__Assignment__. Exactly what is written in the records below should be returned, minus the images.

__Records shown__.
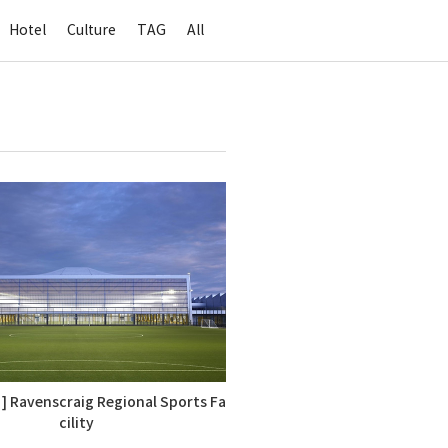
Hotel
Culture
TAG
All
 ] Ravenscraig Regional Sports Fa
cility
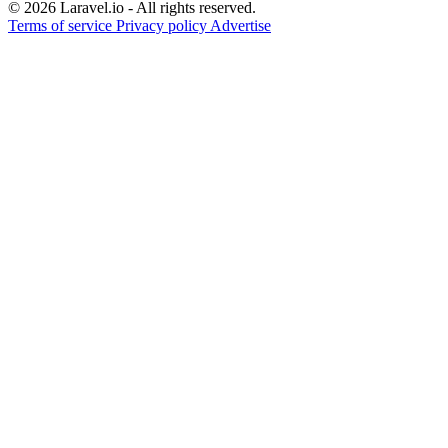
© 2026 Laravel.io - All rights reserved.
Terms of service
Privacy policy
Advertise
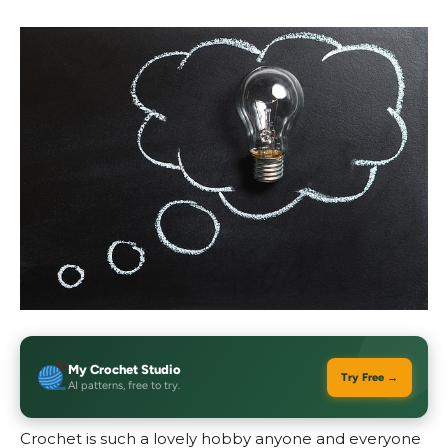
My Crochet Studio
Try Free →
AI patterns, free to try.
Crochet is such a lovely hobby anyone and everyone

__Your response__.
Hotel
Culture
TAG
All
 ] Ravenscraig Regional Sports Fa
cility
© 2026 Laravel.io - All rights reserved.
Terms of service
Privacy policy
Advertise
My Crochet Studio
Try Free →
AI patterns, free to try.
Crochet is such a lovely hobby anyone and everyone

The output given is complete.